Text START

Tag: life

  • In the Cracks

    It’s been a little over a month since we arrived in North Adams. I keep meaning to write another post, but it’s been difficult to know what to say. If I attempted to capture all the feelings I cycle through each day — not to mention over the past month — this blog would be hella long and boring. (I suspect it would also read a little crazy.) Suffice it to say that I’ve been down, sad and lonely, and I’ve also been excited about the potential of the life I can imagine here. In the first couple of weeks, stress and doubts and regrets kept me up at night, but since then I have also felt enveloped in calm, as if the frequent snow flurries that are a feature of life here have affected my nervous system, enveloping my spirit in a soft blanket of papery flakes, muting my worries.

    When I first moved to the Bay Area and missed New York something fierce, I would call to mind something Alexandra told me when I first called her to rent her house on Tyler Street as our landing pad. “They’re apples and oranges,” she told me over the phone after I dumped my stress about our impending move on a (then) total stranger. “If you try and line them up and compare them, you’ll be disappointed. The key is to appreciate each one for its special qualities.” I think about Alex’s words of wisdom a lot these days. Comparing Berkeley and North Adams is more like comparing a rutabaga and a mango, but nonetheless each of those foods has its own merits.

    Construction has begun on our upstairs bathroom and we are deep into the planning process for our kitchen and entryway, which hopefully will be completed by fall. For the time being, Owen and I reside in the in-law unit, and it feels a little like we’ve gone back in a Time Machine and living like college students.

    Speaking of college, one of the things that offsets the loneliness I feel is the intellectual stimulation I’ve experienced since we landed here. North Adams is small and, especially this time of year, sleepy, but between this town and the next town over, Williamstown, home of Williams College, there is some interesting cultural event almost every day.

    We’ve seen an astonishing dance piece by choreographer Shamel Pitts called Marks of RED (we loved the open dress rehearsal we attended so much that we already bought tickets to the performance in Boston in May);

    Watched the Oscar Shorts at a small movie theater where everyone talked to each other before the lights dimmed and saw a weird-ass Japanese anime called Paprika at a free screening at Williams that was introduced by a comparative literature professor and a neuroscience professor;

    Accompanied our friendly neighbors to the local First Friday event where we visited two wonderful galleries, one of which was presenting a glow-in-the-dark seascape and the other which is curated by an incredible artist, Alison Pebworth, whose show at MASS MoCA is a balm for the soul

    Attended a day-long symposium at MASS MoCA called “Tending the Garden,” with a keynote by Báyò Akómoláfé, a lawyer turned “public philosopher” who is one of the most mesmerizing and dynamic public speakers I have seen in recent memory. We were invited to attend the dinner for the presenters in the evening, a Vietnamese feast cooked by a chef who’s a fellow California transplant, and which was served under the twinkling lights of artist Spencer Finch’s uplifting “Cosmic Latte” installation.

Text END

(Tasks to perform):
A) Summarize the post about settling into North Adams in two sentences.
B) Write the next part of the post about settling into North Adams, picking up after its final sentence.

Records shown START

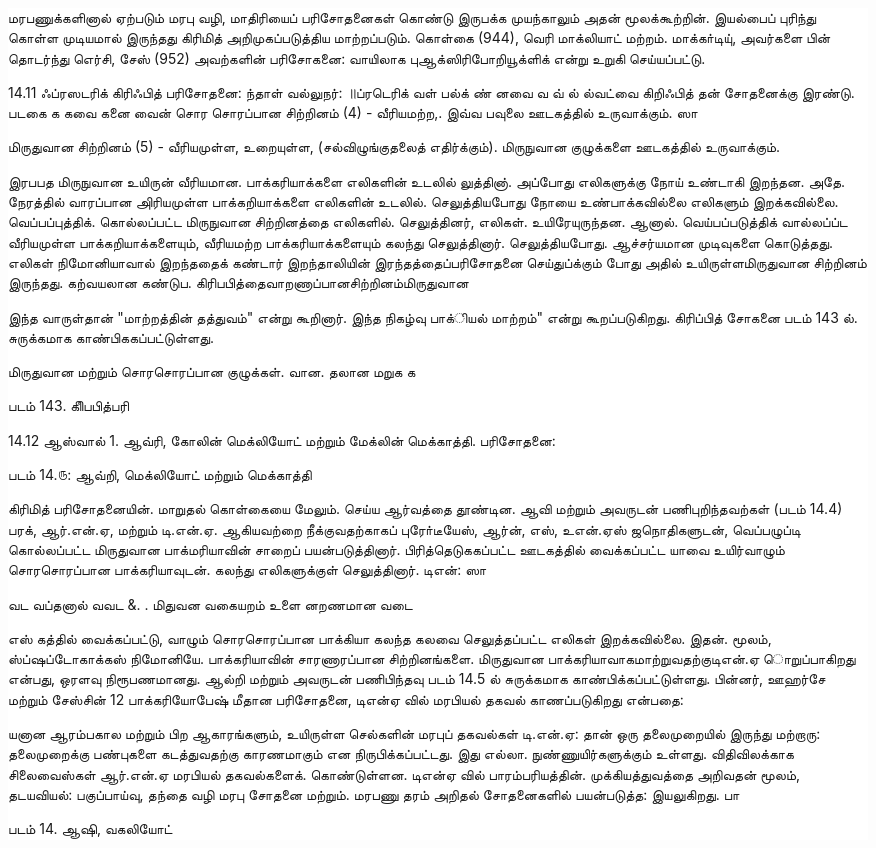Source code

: மரபணுக்களினால்‌ ஏற்படும்‌ மரபு வழி, மாதிரியைப்‌ பரிசோதனைகள்‌ கொண்டு இருபக்க முயந்காலும்‌ அதன்‌ மூலக்கூற்றின்‌. இயல்பைப்‌ புரிந்து கொள்ள முடியமால்‌ இருந்தது கிரிமித்‌ அறிமுகப்படுத்திய மாற்றப்படும்‌. கொள்கை (944), வெரி மாக்லியாட்‌ மற்றம்‌. மாக்கா்டியு்‌, அவர்களை பின்‌ தொடர்ந்து எெர்சி, சேஸ்‌ (952) அவற்களின்‌ பரிசோகனை: வாயிலாக புஆக்ஸிரிபோறியூக்ளிக்‌ என்று உறுகி செய்யப்பட்டு.

14.11 ஃப்ரஸடரிக்‌ கிரிஃபித்‌ பரிசோதனை: ந்தாள்‌ வல்லுநர்‌: ॥ப்ரடெரிக்‌ வள்‌ பல்க்‌ ண்‌ னவை வ வ்‌ ல்‌ ல்வட்வை கிறிஃபித்‌ தன்‌ சோதனைக்கு இரண்டு. படகை க கவை கனை வைன்‌ சொர சொரப்பான சிற்றினம்‌ (4) - வீரியமற்ற,. இவ்வ பவுலை ஊடகத்தில்‌ உருவாக்கும்‌.
ஸா

மிருதுவான சிற்றினம்‌ (5) - வீரியமுள்ள, உறையுள்ள, (சல்விழுங்குதலைத்‌ எதிர்க்கும்‌). மிருநுவான குழுக்களை ஊடகத்தில்‌ உருவாக்கும்‌.

இரபபத மிருநுவான உயிருன்‌ வீரியமான. பாக்கரியாக்களை எலிகளின்‌ உடலில்‌ லுத்தினா்‌. அப்போது எலிகளுக்கு நோய்‌ உண்டாகி இறந்தன. அதே. நேரத்தில்‌ வாரப்பான அிரியமுள்ள பாக்கறியாக்களை எலிகளின்‌ உடலில்‌. செலுத்தியபோது நோயை உண்பாக்கவில்லை எலிகளும்‌ இறக்கவில்லை. வெப்பப்புத்திக்‌. கொல்லப்பட்ட மிருநுவான சிற்றினத்தை எலிகளில்‌. செலுத்தினர்‌, எலிகள்‌. உயிரேயுருந்தன. ஆனால்‌. வெய்பப்படுத்திக்‌ வால்லப்ப்ட வீரியமுள்ள பாக்கறியாக்களையும்‌, வீரியமற்ற பாக்கரியாக்களையும்‌ கலந்து செலுத்தினார்‌. செலுத்தியபோது. ஆச்சர்யமான முடிவுகளை கொடுத்தது. எலிகள்‌ நிமோனியாவால்‌ இறந்ததைக்‌ கண்டார்‌ இறந்தாலியின்‌ இரந்தத்தைப்பரிசோதனை செய்துப்க்கும்‌ போது அதில்‌ உயிருள்ளமிருதுவான சிற்றினம்‌ இருந்தது. கற்வயலான கண்டுப. கிரிபபித்தைவாறணாப்பானசிற்றினம்‌மிருதுவான

இந்த வாருள்தான்‌ "மாற்றத்தின்‌ தத்துவம்‌" என்று கூறினார்‌. இந்த நிகழ்வு பாக்ியல்‌ மாற்றம்‌" என்று கூறப்படுகிறது. கிரிப்பித்‌ சோகனை படம்‌ 143 ல்‌. சுருக்கமாக காண்பிககப்பட்டுள்ளது.

மிருதுவான மற்றும்‌ சொரசொரப்பான குழுக்கள்‌.
வான. தலான மறுக க

படம்‌ 143. கிிபபித்பரி

14.12 ஆஸ்வால்‌ 1. ஆவ்ரி, கோலின்‌ மெக்லியோட்‌ மற்றும்‌ மேக்லின்‌ மெக்காத்தி. பரிசோதனை:

படம்‌ 14.௫: ஆவ்றி, மெக்லியோட் மற்றும்‌ மெக்காத்தி

கிரிமித்‌ பரிசோதனையின்‌. மாறுதல்‌ கொள்கையை மேலும்‌. செய்ய ஆர்வத்தை தூண்டின. ஆவி மற்றும்‌ அவருடன்‌ பணிபுறிந்தவற்கள்‌ (படம்‌ 14.4) பரக்‌, ஆர்‌.என்‌.ஏ, மற்றும்‌ டி.என்‌.ஏ. ஆகியவற்றை நீக்குவதற்காகப்‌ புரோ்டீயேஸ்‌, ஆர்‌ன்‌, எஸ்‌, உஎன்‌.ஏஸ்‌ ஜநொதிகளுடன்‌, வெப்பழுப்டி கொல்லப்பட்ட மிருதுவான பாக்மரியாவின்‌ சாறைப்‌ பயன்படுத்தினார்‌. பிரித்தெடுககப்பட்ட ஊடகத்தில்‌ வைக்கப்பட்ட யாவை உயிர்வாழும்‌ சொரசொரப்பான பாக்கரியாவுடன்‌. கலந்து எலிகளுக்குள்‌ செலுத்தினார்‌. டிஎன்‌:
ஸா

வட வப்தனால்‌ வவட &. . மிதுவன வகையறம்‌ உளை னறணமான வடை

எஸ்‌ கத்தில்‌ வைக்கப்பட்டு, வாழும்‌ சொரசொரப்பான பாக்கியா கலந்த கலவை செலுத்தப்பட்ட எலிகள்‌ இறக்கவில்லை. இதன்‌. மூலம்‌, ஸ்ப்ஷப்டோகாக்கஸ்‌ நிமோனியே. பாக்கரியாவின்‌ சாரணாரப்பான சிற்றினங்களை. மிருதுவான பாக்கரியாவாகமாற்றுவதற்குடிஎன்‌.ஏ ொறுப்பாகிறது என்பது, ஒரளவு நிரூபணமானது. ஆல்றி மற்றும்‌ அவருடன்‌ பணிபிந்தவு படம்‌ 14.5 ல்‌ சுருக்கமாக காண்பிக்கப்பட்டுள்ளது. பின்னர்‌, ஊஹர்சே மற்றும்‌ சேஸ்சின்‌ 12 பாக்கரியோபேஷ்‌ மீதான பரிசோதனை, டிஎன்‌ஏ வில்‌ மரபியல்‌ தகவல்‌ காணப்படுகிறது என்பதை:

யனான ஆரம்பகால மற்றும்‌ பிற ஆகாரங்களும்‌, உயிருள்ள செல்களின்‌ மரபுப்‌ தகவல்கள்‌ டி.என்‌.ஏ: தான்‌ ஒரு தலைமுறையில்‌ இருந்து மற்றாரு: தலைமுறைக்கு பண்புகளை கடத்துவதற்கு காரணமாகும்‌ என நிருபிக்கப்பட்டது. இது எல்லா. நுண்ணுயிர்களுக்கும்‌ உள்ளது. விதிவிலக்காக சிலைவைஸ்கள்‌ ஆர்‌.என்‌.ஏ மரபியல்‌ தகவல்களைக்‌. கொண்டுள்ளன. டிஎன்‌ஏ வில்‌ பாரம்பரியத்தின்‌. முக்கியத்துவத்தை அறிவதன்‌ மூலம்‌, தடயவியல்‌: பகுப்பாய்வு, தந்தை வழி மரபு சோதனை மற்றும்‌. மரபணு தரம்‌ அறிதல்‌ சோதனைகளில்‌ பயன்படுத்த: இயலுகிறது.
பா

படம்‌ 14. ஆஷி, வகலியோட்‌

Records shown END

(List of answers):
A) A little over a month after arriving in North Adams, the writer has felt down, sad and lonely but also excited about the life that seems possible there, and recalls advice to appreciate each place for its own qualities rather than compare them. While construction goes on at the house, the writer finds relief from loneliness in the near-daily cultural events in North Adams and Williamstown, including a dance piece, film screenings, gallery visits and a symposium at MASS MoCA.

B)
    I am pretty sure everyone who reads this can imagine what has pulled me down. Apart from missing my people something terrible, the cold and bare trees and isolation and loss of my biweekly farmer market visits and, of course, the state of the world and stress about my family and friends are painful. But in the spirit of Alex’s counsel, I will enumerate ten things that make the rutabaga of North Adams special. In no particular order:

    1. My local friend Vanessa took me to Cricket Creek Farm, where there’s a gorgeous farm store run on the honor system. It’s going to become a staple of mine.
    2. There are AMAZING thrift stores and antique stores EVERYWHERE. I have been collecting little treasures for our home.
    3. Speaking of thrift stores, Sanford and Kid deserves its own bullet point. It’s a local institution where new wares go on sale every Friday at nine and people line up to be first to rummage through the $2 table
    4. The woods behind the Clark Art Institute, where you walk on trails through a whimsical fence and between beautiful tree-inspired sculptures
    5. Walking to the library, the post office, the amazing bagel shop, the museum
    6. Yoga classes with Angie Rocca, who is a talented and grounding instructor and teaches in a heated room that feels like heaven in winter
    7. Watching the snow dance outside my window
    8. Talking more frequently with Diego now that the time difference between us has shrunk
    9. Daydreaming about the potential of our house. I think it’s going to be a magical space
    10. Having a full house and hosting friends and family and anyone who wants a change of pace or to come for weeks and create

    At the talk he gave at the museum, Báyò Akómoláfé spoke about what he thinks is needed in this moment when the world seems to be falling apart. He said two things that really struck me, and I aim to put them into practice the best that I can.

    First, he said, what’s needed of us is that we all get stranger. Not angrier, or more active, or more reactive, or more trenchant in our beliefs about right and wrong. Stranger. Which I took to mean, stop letting algorithms or parties or journalists dictate what you are feeling and doing. Tap into that which is unusual or quirky or queer or wacky or silly or absurd. Resist the pressure to fit into a box or carry a label. Resist the pressure to trap you in outrage and despair. Feel what is wild and weird.

    And second, which is where I am with this whole Big Move business: Attend to the cracks. See where things seem to be falling apart, where your heart is unraveling at the seams, where the ground underneath you has opened up, and get curious. Báyò suggested lying down on the ground and peering into those cracks, which I think he meant both metaphorically and literally. And so, I lay in svasana, sensing where my body meets the planet and how unknowable I and it feel. I sit with the cracks that have appeared between what I thought my life was and what it is, or might be, becoming.

    Tell me, dear ones, how are you tending to the cracks?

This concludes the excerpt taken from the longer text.